Specifically, understanding restorative justice as it applies to the role of forensic nurses in caring for victims of violence is crucial in caring for victims of LEV during times of crises. Forensic nurses provide direct patient care to individuals, families, communities, and systems that have experienced violence or trauma. 39 In the review, “An Integrative Review of Nurse Authored Research to Improve Health Equity and Human Rights for Criminal Justice Involved People,” Goshin and colleagues sound a call to action to forensic nurses where restorative justice principles are the underpinnings of this care. 40 Forensic nurses’ attitudes, beliefs, and knowledge about police violence toward civilians and acceptance of this form of violence can shape public response, consequently having a negative influence on victims physical, emotional, and psychological health. Forensic nurses advocate for health care justice by providing leadership and support in changing attitudes, policies, and health practices to promote the healing of victims of violence. For survivors of violence, positive intervention with police and health care, including forensic nurses, could make a difference between life and death. 41
We argue that forensic nursing care for victims of police violence should be addressed at local, state, and federal levels. Systematic changes are needed regarding access to forensic nursing care for victims of this type of violence. Ultimately, forensic nurses must advocate legislation that supports the nursing care of individuals victimized by LEV.

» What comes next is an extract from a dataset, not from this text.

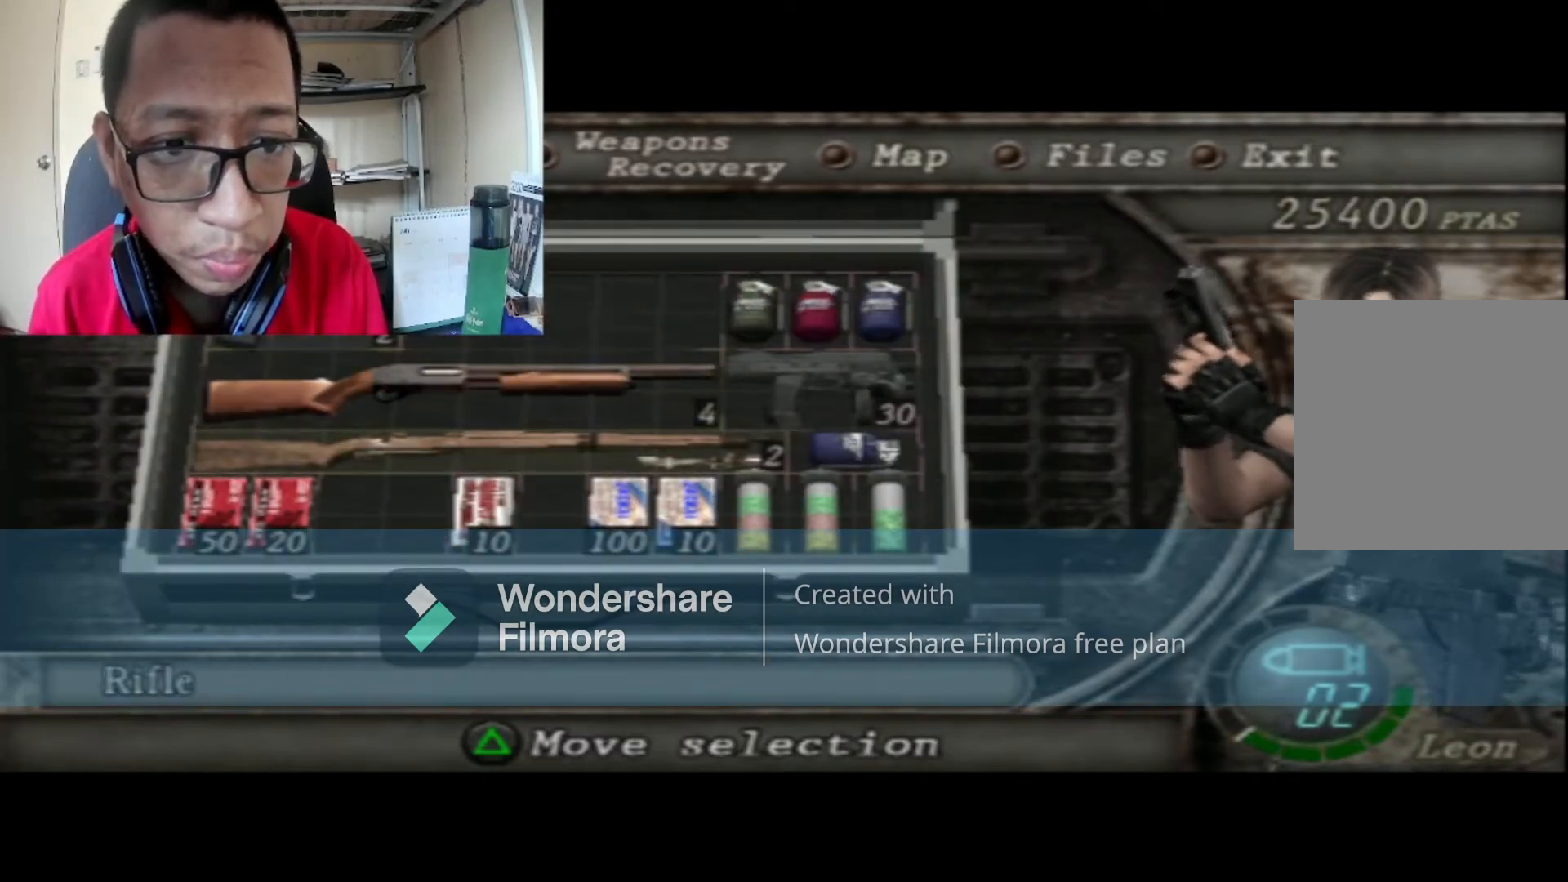
{"buttons": ["A"], "left_stick": "center", "right_stick": "center", "events": [[67, "A", "down"], [200, "A", "up"], [434, "A", "down"]]}
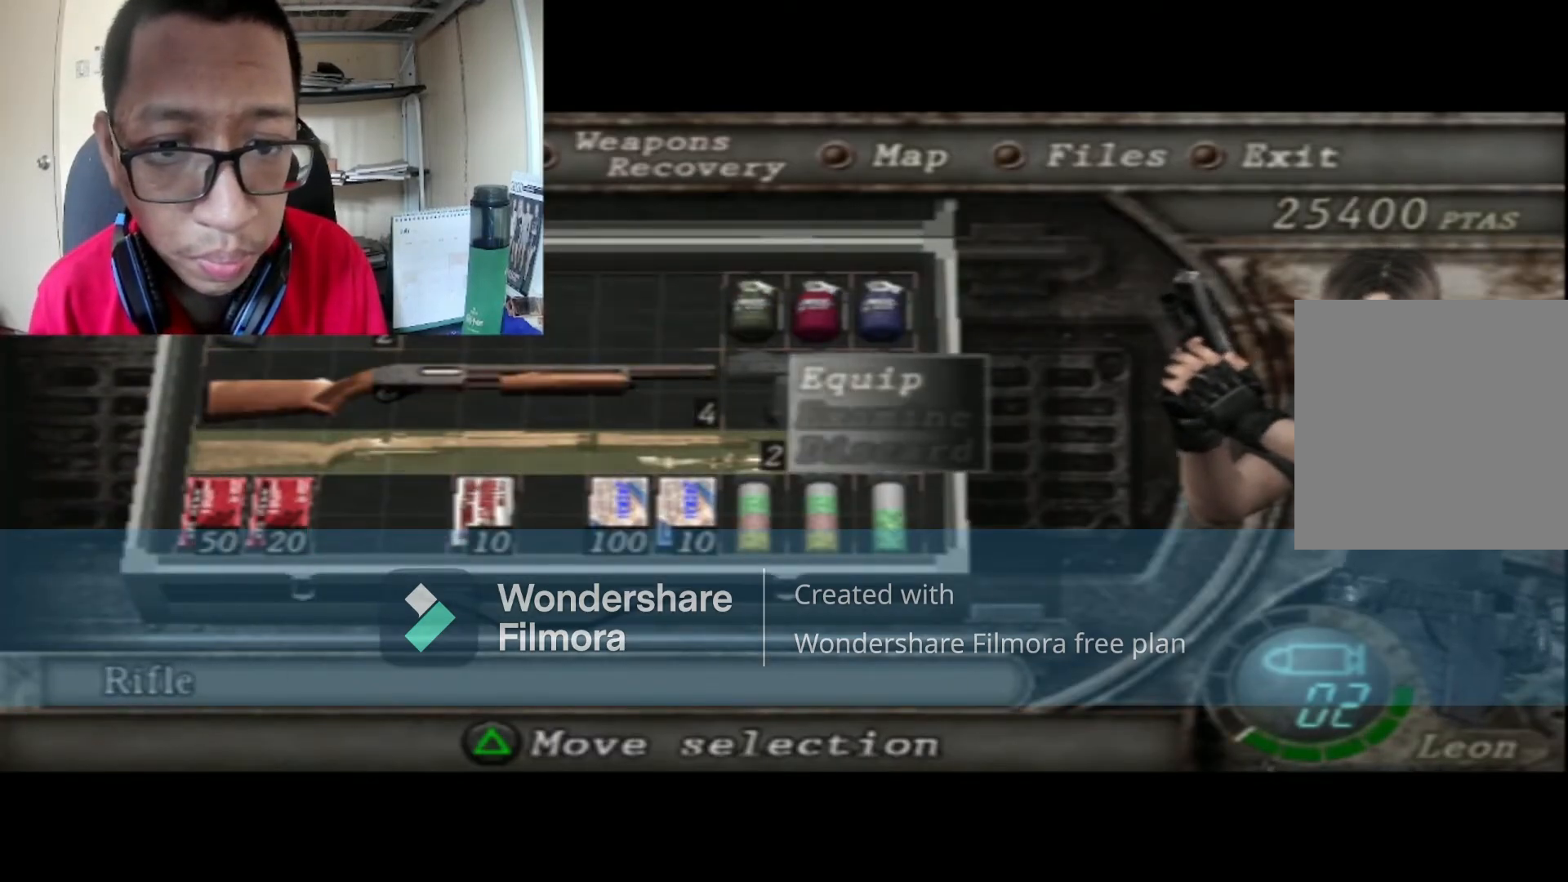
{"buttons": [], "left_stick": "center", "right_stick": "center", "events": [[134, "A", "up"]]}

Exploration of how restorative justice can be partnered with the criminal justice system in the provision of a patient-centered forensic nursing care model for the health care response will support equity in health care, and its impact on outcomes for victims of LEV should be explored. We argue that such a partnership would be a primary preventive strategy in which forensic nurses are involved in the education and training of law enforcement officers in areas related to poor health outcomes related to LEV (e.g., use of choke holds, tasing, and use of body weight).
Recommendations
Understanding that LEV against citizens is a global public health concern that must be addressed, we encourage a patient-centered model of care. We argue that forensic nurses are positioned, through knowledge and commitment, to offer leadership in creating safer social and health systems for all individuals by working within interprofessional systems to develop a way of building trust between vulnerable populations, law enforcement, and the health care system.
As a profession, forensic nursing must commit to the development and implementation of evidence-based guidelines for the care of patients affected by LEV. Forensic nurses are obligated to ensure access to competent, quality-based care within the criminal justice system as health care partners providing for the human rights and health care of those in community-based custody in the following ways:
Examine and identify gaps in both understanding and responding to race-related and other forms of violence toward and among our patients, within the profession, and with community partners. Strategies to increase the diversity of forensic nursing and leadership in forensic nursing organizations to better represent the populations served. Educate fellow forensic nurses about the principles of restorative justice by actively seeking opportunities to listen, learn, and collaborate with diverse populations and organizations. Advocate a forensic nursing response that ensures the safety of victims seeking care for race-related and other forms of violence.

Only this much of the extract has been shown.